§ Given text
Based on this simplification of the armed groups involved in Colombia’s
conflict, acts of terrorism perpetrated against the civilian population
can be broken down into two categories: pro-government and anti-government.
Following the widely used definition that terrorism consists of
the use or threat of violence against civilians in order to achieve
a political objective, the degree of terrorism perpetrated against
the civilian population by each armed actor can be determined. This
analysis will focus primarily on the killings, kidnappings, arbitrary
detentions and forced “disappearances” that have occurred
since 2002; the year that the Bush administration began providing
counterterrorism aid to Colombia and President Alvaro Uribe assumed
office. It will not take into account attacks against infrastructure
and other economic targets that did not result in civilian casualties.
By definition, these attacks fall under the category of arson, not
terrorism.
In recent years, according to CERAC, approximately half of guerrilla
attacks appeared to be aimed at disrupting the Colombian economy,
which “suggests that the guerrillas are not, as is often suggested,
just interested in getting rich off drugs. They really do seem to
aim for political power; local power in the short run and national
power in the long run.” Similarly, UN special envoy to Colombia
James LeMoyne warned in May 2003 that, in a country where the inequitable
wealth distribution has left 64 per cent of the population living
in poverty, it would be “a mistake to think that the FARC
members are only drug traffickers and terrorists.”
While the guerrillas have perpetrated attacks against non-combatants,
Colombia’s right-wing paramilitaries have historically killed
more civilians than have the guerrillas. Furthermore, the difference
in the number of paramilitary killings of civilians compared to
the number committed by the guerrillas has increased since 1998,
according to CERAC. The Colombian Commission of Jurists (CCJ) has
also highlighted the fact that more civilians are killed by paramilitaries
than by guerrillas. For example, 6,978 people were killed as a result
of the conflict during Uribe’s first year in office, which
amounted to 19 people a day. The CCJ determined that paramilitaries
were responsible for at least 62 per cent of the killings, more
than double the amount committed by the guerrillas.
Meanwhile, a February 2006 United Nations report noted that the
number of civilians killed by government forces increased in 2005.
Many of these killings were extra-judicial executions by soldiers
and police who would often dress the corpses as guerrillas to present
them as combat deaths. The UN report stated, “Cases were recorded
in which commanders themselves had allegedly supported the act of
dressing the victims in guerrilla garments to cover up facts and
simulate combat.”

§ Exercises
1. Retype the part of the text on Colombia's conflict that opens with the words containing "Based on this" and closes with "in civilian casualties.".
2. In the text on Colombia's conflict, what share of the killings during Uribe's first year in office did the CCJ attribute to paramilitaries?
3. Write what follows the last sentence of the text on Colombia's conflict.
The listing that comes next is drawn from a different source.

§ Entries supplied

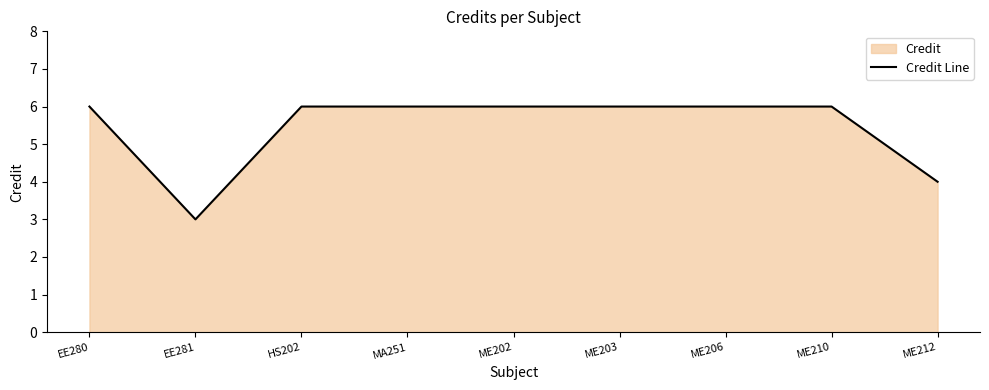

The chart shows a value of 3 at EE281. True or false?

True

* * *

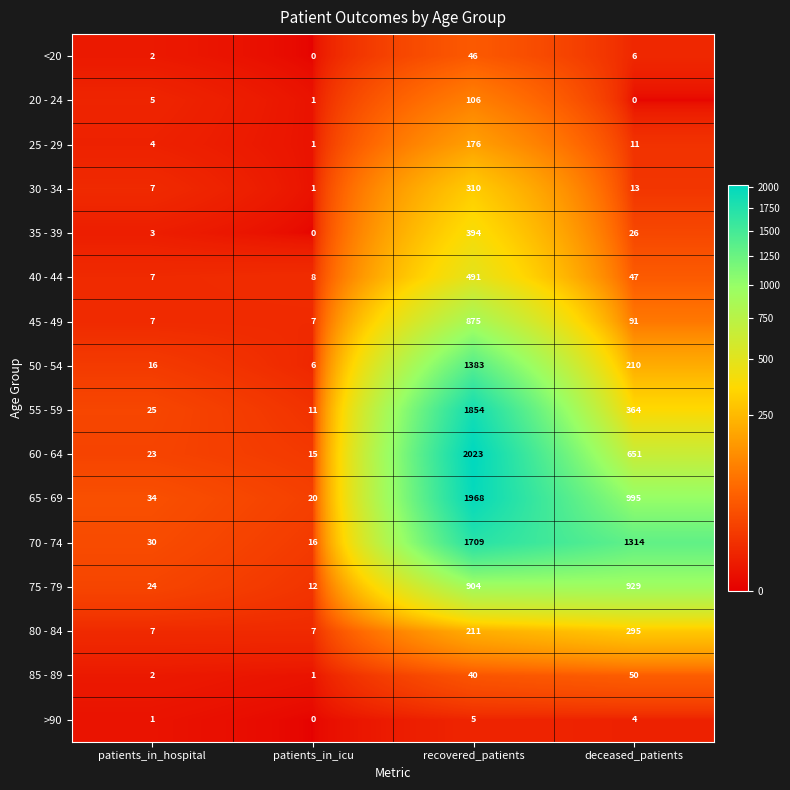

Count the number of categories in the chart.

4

§ Results of the tasks
1.
Based on this simplification of the armed groups involved in Colombia’s
conflict, acts of terrorism perpetrated against the civilian population
can be broken down into two categories: pro-government and anti-government.
Following the widely used definition that terrorism consists of
the use or threat of violence against civilians in order to achieve
a political objective, the degree of terrorism perpetrated against
the civilian population by each armed actor can be determined. This
analysis will focus primarily on the killings, kidnappings, arbitrary
detentions and forced “disappearances” that have occurred
since 2002; the year that the Bush administration began providing
counterterrorism aid to Colombia and President Alvaro Uribe assumed
office. It will not take into account attacks against infrastructure
and other economic targets that did not result in civilian casualties.

2. At least 62 percent.

3.
Paramilitary attacks also increased dramatically in 2005 to more
than double the number that occurred in each of the previous two
years despite a supposed cease-fire and demobilization of some 15,000
paramilitaries. CERAC points out that the increased paramilitary
attacks “cannot be attributed to the few paramilitary groups
that are not negotiating disarmament and demobilization with the
government. On the contrary, this corresponds mostly with those
areas where the negotiating groups are located.”
CERAC’s
findings that paramilitary violence is continuing despite the “demobilization”
process echo those of Amnesty International and other human rights
organizations. In September 2005, Amnesty International noted that
many “demobilized” paramilitaries have simply restructured
their operations and are continuing with their violent activities.
This is particularly troubling given Uribe’s recent announcement
that 15,000 to 20,000 demobilized paramilitaries will work as “civilian
axillaries” to the police and that their responsibilities
would include patrolling highways and carrying out other public
order tasks.
The aforementioned statistics clearly illustrate that the paramilitaries
are the principal perpetrators of lethal attacks against the civilian
population—a pattern that is likely to continue given the
increase in paramilitary killings last year. And when the increasing
number of civilians being killed by government forces is taken into
account, state and state-supported terrorism are responsible for
approximately two-thirds of civilian deaths in Colombia’s
conflict.
Pro-government forces are also responsible for an overwhelming
percentage of forced “disappearances.” According to
the Association of Family Members of the Detained and Disappeared
(ASFADDES), 3,593 people were forcibly “disappeared”
during 2002 and 2003. Even the U.S. State Department has admitted,
“Paramilitaries were responsible for most forced disappearances.”
In contrast, the guerrillas have been responsible for a greater
percentage of kidnappings than the paramilitaries. According to
the Colombian NGO País Libre, 1,441 people were kidnapped
in 2004. País Libre has determined that armed groups engaged
in the conflict carried out 41 percent of the kidnappings, while
common criminals and undetermined actors were responsible for the
remainder. The FARC was responsible for 22 percent of the kidnappings,
or approximately 320 cases. The ELN, meanwhile, accounted for nine
percent and the paramilitaries for ten percent.
One of the more troubling trends in state terrorism under the Uribe
administration has been the dramatic increase in arbitrary detentions
reminiscent of those perpetrated by the Southern Cone dictatorships
in the 1970s. According to the Colombian non-governmental coalition
Coordination Colombia-Europe-USA (CCEEU) and the Colombian Observatory
for the Administration of Justice (OCA), state security forces committed
6,332 arbitrary detentions between August 2002 and August 2004.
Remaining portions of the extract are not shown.